Poetry without borders

16-10-2002

On Sunday, the "Poetry Without Borders" festival that has been attracting visitors since 1996 with readings from poetry, discussions, exhibitions and even dance and musical performances, came to a close in the north Moravian town of Olomouc. Among this year's international guests was Pulitzer Prize winner Galway Kinnell. Dita Asiedu reports:

One very special performance came from the innovative US poet Georgia Scott, known for her original and witty presentation of poetry. In Olomouc, she asked to read her work in an erotic night club in order to support her work with a sensual atmosphere:

"You know, the littlest things can matter to the police. When a colleague goes to lunch or takes a break, the littlest things. What was that you were drinking Bob? Was it Becherovka or beer? Champagne. Champagne, I'll remember that."

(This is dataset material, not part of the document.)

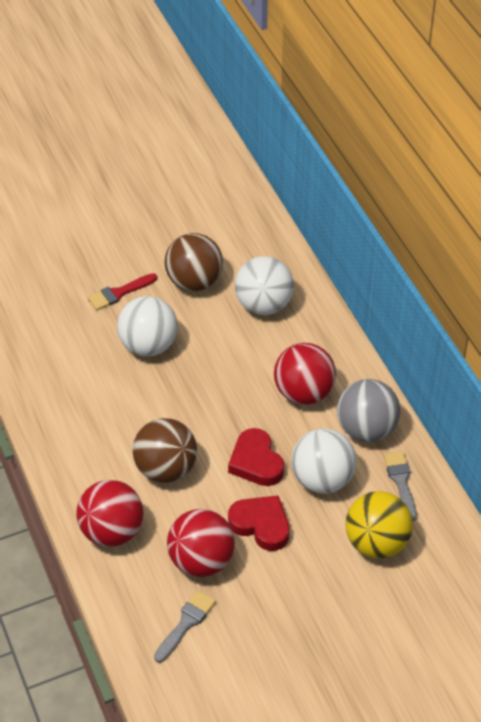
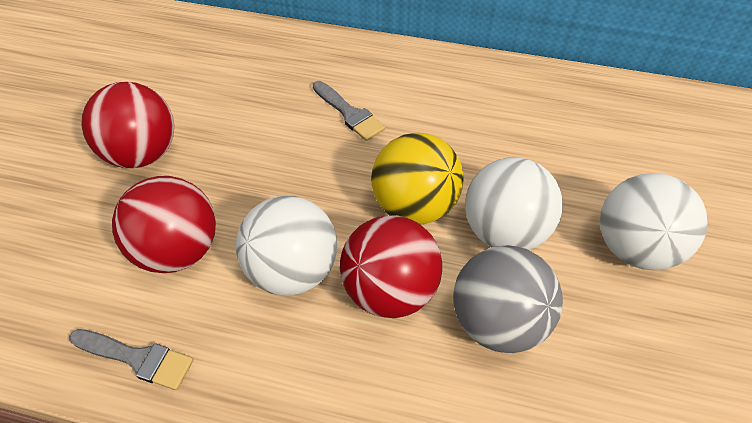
brown ball: 2 -> 0
red brush: 1 -> 0
red heart: 2 -> 0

Another highlight of the festival was the very interesting and unusual reading from US poet and writer Jerome Rothenberg, who decided to begin with a Native American song in both Senuca and English, which is usually sung at sacred ceremonies of a group called the Society of Mystic Animals.

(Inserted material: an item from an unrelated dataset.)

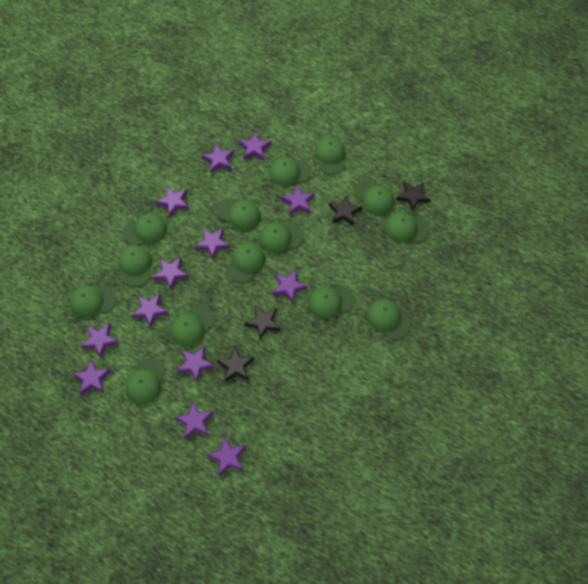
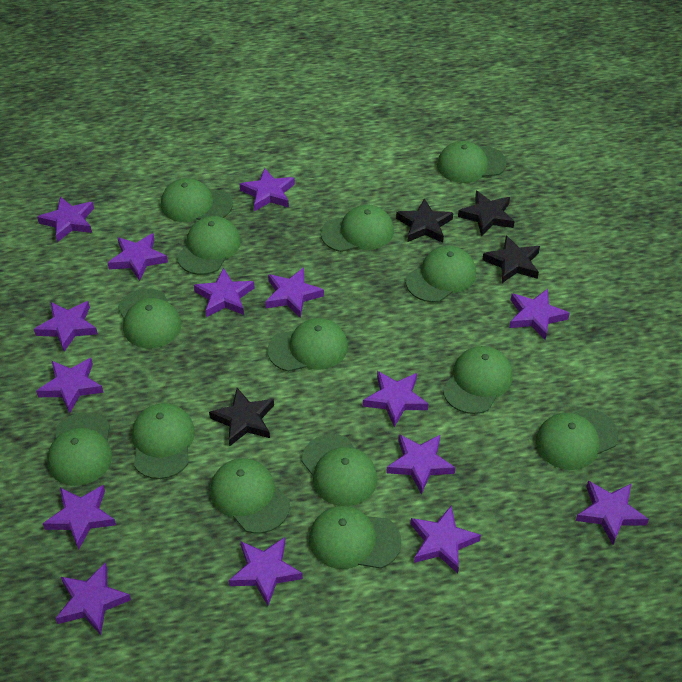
purple star: 13 -> 15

"A little boy lost. They took me from the white sun and they left me in the black sun. They left me to sleep among long rows of overcoats. I was a city boy lost in my country..."

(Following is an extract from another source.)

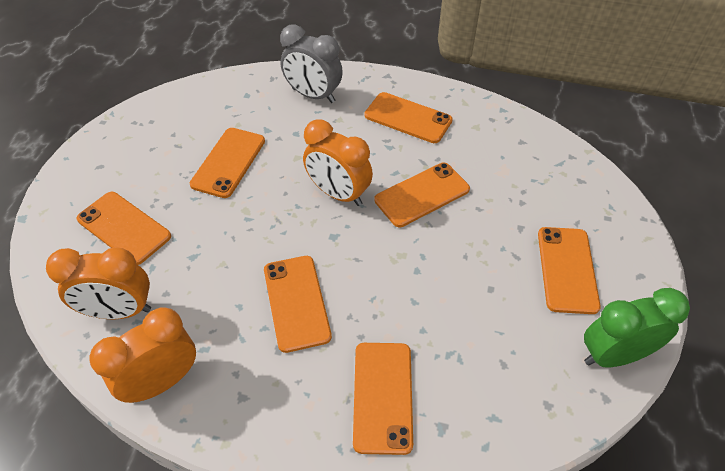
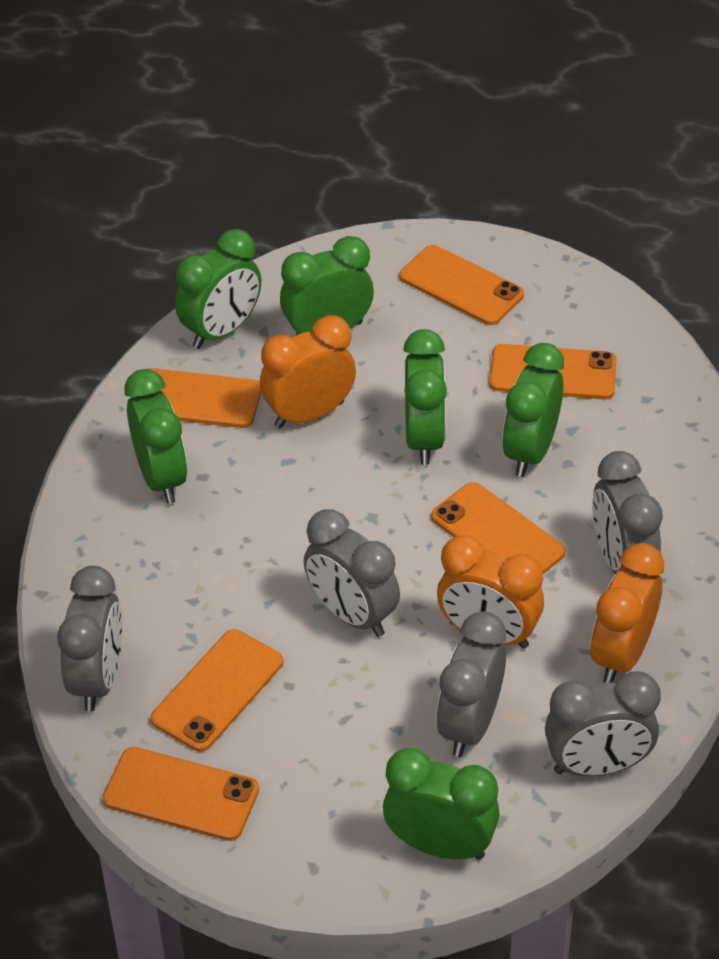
green clock: 1 -> 6
grey clock: 1 -> 5
orange phone: 7 -> 6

For the first five years, the Poetry Without Borders festival was held in the historic castle of Bitov in south Moravia. Thanks to its gaining popularity, a new and more spacious venue had to be found. Since last year, the town of Olomouc has been attracting poets from all around the globe. This time, outstanding, innovative and entertaining performances came from Austria, France, Germany, Great Britain, Hungary, Ireland, Italy, Poland, Russia, Slovenia, and the United States.